### WHAT IS EXPECTED
Every line with the word "tudo" in it should be extracted from the data that follows.
[[ ENTRIES SHOWN, beginning ]]
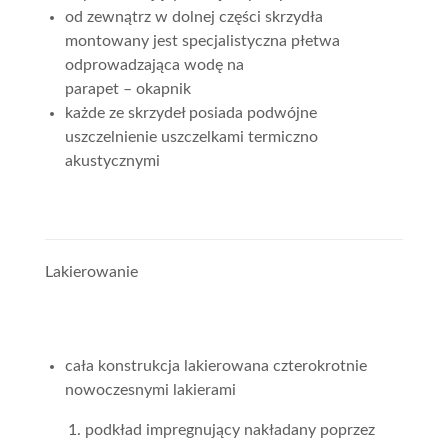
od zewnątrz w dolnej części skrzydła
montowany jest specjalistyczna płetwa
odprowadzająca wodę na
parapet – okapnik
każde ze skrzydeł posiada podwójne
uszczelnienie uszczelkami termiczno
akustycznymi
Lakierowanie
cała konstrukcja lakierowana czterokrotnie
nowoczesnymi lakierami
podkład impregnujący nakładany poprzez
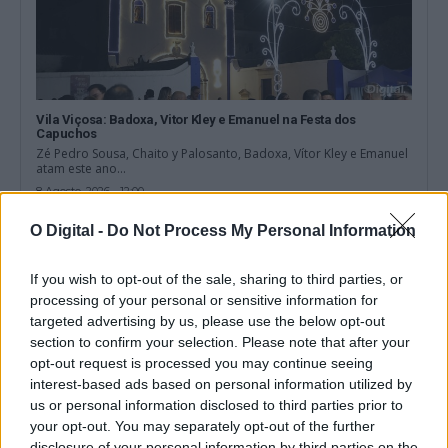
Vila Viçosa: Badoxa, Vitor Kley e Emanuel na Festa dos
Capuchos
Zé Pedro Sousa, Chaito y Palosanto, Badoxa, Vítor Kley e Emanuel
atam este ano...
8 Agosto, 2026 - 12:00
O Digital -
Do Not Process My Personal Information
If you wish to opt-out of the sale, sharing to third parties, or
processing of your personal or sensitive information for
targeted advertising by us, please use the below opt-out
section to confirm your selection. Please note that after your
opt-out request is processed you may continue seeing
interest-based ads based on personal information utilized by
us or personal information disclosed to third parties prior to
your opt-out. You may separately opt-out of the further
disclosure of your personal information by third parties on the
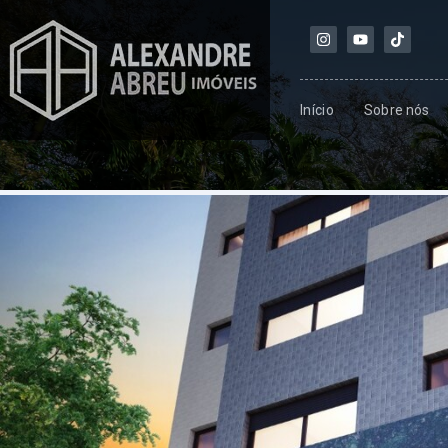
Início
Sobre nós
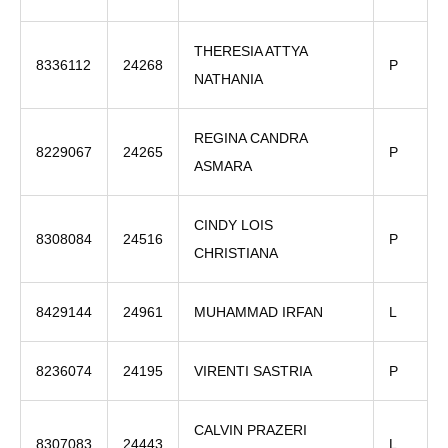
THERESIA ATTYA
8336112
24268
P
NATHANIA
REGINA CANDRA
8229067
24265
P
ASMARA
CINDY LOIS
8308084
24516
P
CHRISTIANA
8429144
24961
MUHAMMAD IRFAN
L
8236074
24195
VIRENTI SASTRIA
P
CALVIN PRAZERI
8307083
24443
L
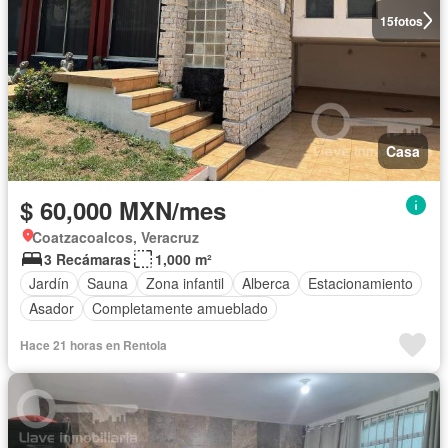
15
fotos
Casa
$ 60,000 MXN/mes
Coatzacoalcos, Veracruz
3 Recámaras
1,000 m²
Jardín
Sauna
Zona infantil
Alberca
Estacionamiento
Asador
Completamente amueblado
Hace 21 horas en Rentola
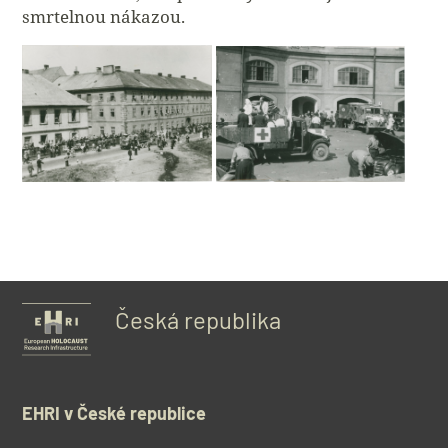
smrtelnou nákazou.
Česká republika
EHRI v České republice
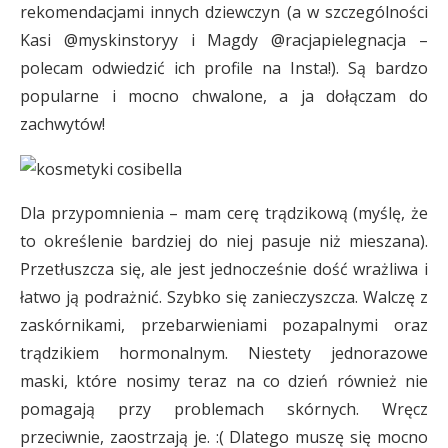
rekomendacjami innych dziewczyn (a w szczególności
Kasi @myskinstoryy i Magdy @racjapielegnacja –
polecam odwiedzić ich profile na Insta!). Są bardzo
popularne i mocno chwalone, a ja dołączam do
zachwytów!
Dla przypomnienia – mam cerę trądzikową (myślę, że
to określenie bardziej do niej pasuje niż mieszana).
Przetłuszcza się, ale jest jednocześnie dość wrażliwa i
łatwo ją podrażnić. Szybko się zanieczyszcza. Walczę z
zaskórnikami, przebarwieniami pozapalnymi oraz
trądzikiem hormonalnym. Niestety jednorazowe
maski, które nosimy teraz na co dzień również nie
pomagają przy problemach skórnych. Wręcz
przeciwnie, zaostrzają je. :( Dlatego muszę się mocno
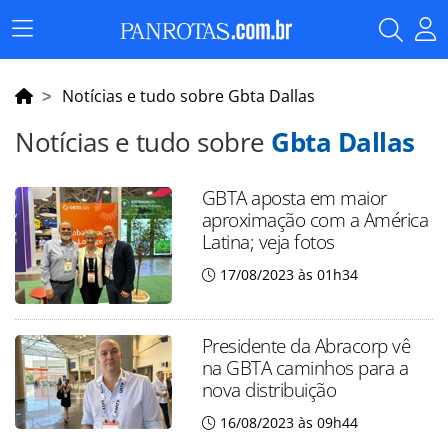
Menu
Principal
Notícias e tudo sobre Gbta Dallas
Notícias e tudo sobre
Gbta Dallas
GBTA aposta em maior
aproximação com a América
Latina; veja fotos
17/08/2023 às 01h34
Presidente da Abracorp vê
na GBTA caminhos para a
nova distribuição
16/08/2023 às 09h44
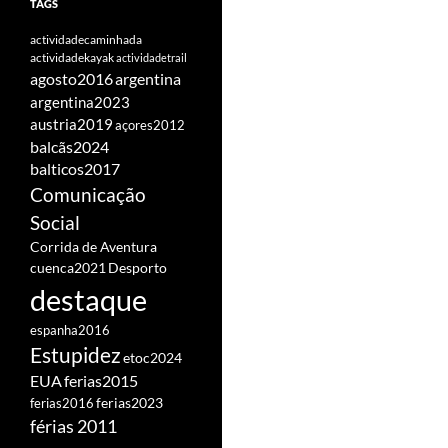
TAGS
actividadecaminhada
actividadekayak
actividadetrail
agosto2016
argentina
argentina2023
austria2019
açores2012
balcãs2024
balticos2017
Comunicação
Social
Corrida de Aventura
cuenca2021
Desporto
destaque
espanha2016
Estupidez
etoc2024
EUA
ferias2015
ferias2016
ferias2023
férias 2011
[[ ENTRIES SHOWN, end ]]
[[ ENTRIES SHOWN, beginning ]]
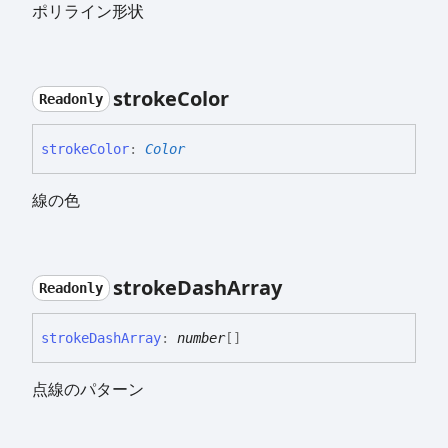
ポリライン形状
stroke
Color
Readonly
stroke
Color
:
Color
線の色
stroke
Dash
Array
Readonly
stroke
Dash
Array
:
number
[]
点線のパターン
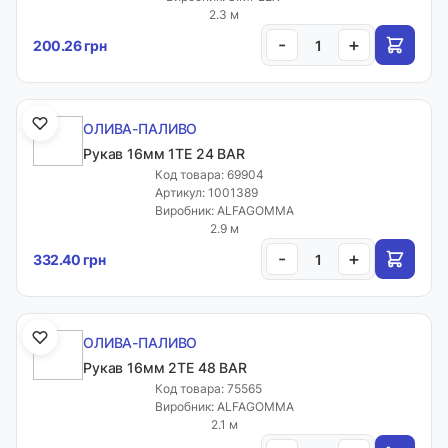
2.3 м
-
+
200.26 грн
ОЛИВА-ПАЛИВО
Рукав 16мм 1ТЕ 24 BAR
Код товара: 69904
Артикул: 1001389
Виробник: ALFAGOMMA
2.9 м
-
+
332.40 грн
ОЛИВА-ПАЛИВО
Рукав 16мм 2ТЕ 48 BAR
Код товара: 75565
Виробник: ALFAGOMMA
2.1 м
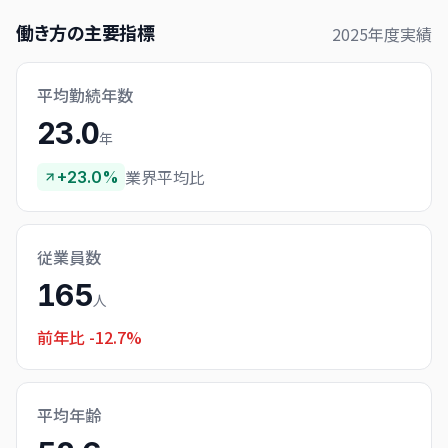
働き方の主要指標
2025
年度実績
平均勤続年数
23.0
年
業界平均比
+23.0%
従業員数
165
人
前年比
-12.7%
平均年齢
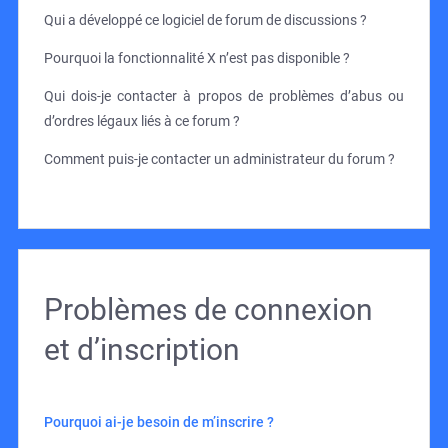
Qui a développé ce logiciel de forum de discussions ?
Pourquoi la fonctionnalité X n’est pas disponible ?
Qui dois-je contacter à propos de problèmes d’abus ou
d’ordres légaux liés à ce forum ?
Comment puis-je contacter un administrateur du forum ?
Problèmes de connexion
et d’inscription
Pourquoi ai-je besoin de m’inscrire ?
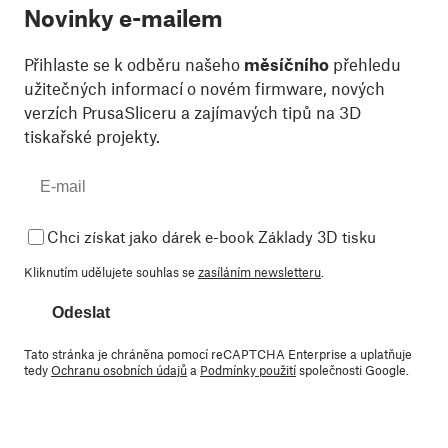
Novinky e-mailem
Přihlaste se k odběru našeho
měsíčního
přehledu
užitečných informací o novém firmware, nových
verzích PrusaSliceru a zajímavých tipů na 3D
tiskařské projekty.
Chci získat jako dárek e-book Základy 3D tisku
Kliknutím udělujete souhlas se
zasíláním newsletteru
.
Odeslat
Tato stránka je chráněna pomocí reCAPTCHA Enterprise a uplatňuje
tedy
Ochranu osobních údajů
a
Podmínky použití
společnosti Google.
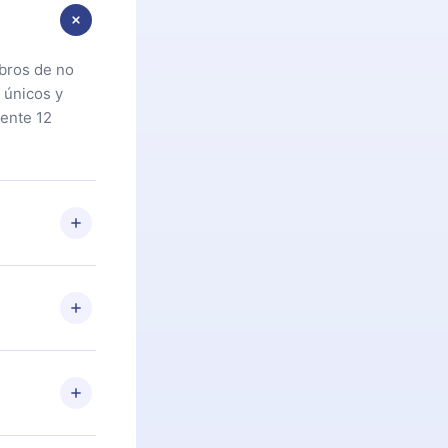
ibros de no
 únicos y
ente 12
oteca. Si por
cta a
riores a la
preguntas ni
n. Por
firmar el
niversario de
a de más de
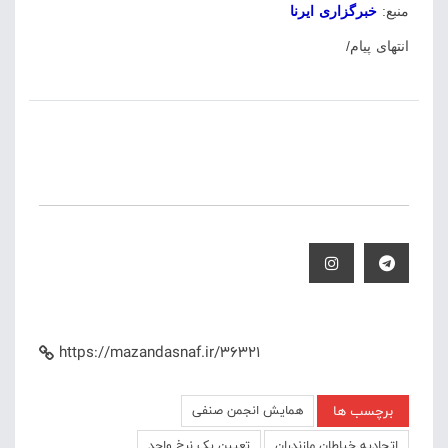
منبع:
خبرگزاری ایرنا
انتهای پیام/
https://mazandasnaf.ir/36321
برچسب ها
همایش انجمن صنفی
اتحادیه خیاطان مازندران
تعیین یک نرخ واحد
[[ ENTRIES SHOWN, end ]]
[[ ENTRIES SHOWN, beginning ]]
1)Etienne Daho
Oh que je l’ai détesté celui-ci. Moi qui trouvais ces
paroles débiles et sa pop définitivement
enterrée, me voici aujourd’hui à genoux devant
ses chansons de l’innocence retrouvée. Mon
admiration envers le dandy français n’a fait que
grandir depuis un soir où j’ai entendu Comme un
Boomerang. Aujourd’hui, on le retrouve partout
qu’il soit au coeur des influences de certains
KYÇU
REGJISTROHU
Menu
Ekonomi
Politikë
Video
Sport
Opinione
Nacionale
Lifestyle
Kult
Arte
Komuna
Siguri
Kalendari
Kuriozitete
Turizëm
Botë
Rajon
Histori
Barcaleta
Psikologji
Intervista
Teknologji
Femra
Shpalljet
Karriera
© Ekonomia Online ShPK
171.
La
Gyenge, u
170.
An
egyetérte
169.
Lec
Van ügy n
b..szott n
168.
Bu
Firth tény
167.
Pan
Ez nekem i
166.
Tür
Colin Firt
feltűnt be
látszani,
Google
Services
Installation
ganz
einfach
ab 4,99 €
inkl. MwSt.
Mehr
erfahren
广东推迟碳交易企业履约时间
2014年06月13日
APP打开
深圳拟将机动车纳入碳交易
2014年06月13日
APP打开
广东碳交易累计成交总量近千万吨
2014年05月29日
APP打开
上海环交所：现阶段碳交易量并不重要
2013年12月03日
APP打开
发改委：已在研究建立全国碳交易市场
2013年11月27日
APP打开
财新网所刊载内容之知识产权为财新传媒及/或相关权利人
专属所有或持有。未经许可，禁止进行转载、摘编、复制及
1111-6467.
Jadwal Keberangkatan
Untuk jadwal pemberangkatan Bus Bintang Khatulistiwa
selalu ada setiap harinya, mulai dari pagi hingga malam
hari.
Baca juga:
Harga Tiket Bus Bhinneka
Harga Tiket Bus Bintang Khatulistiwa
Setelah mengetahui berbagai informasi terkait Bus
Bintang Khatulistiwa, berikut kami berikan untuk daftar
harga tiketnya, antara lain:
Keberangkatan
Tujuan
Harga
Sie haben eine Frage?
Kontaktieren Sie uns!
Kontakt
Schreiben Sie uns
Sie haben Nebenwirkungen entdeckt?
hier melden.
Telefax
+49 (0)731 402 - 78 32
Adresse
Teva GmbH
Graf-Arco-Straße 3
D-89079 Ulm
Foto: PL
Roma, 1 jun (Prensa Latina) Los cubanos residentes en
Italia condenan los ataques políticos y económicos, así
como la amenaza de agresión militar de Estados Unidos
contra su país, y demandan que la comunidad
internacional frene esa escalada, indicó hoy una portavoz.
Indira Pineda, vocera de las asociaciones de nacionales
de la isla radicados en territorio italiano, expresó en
[[ ENTRIES SHOWN, end ]]
### EXERCISE RESPONSE
Notícias e tudo sobre Gbta Dallas
Notícias e tudo sobre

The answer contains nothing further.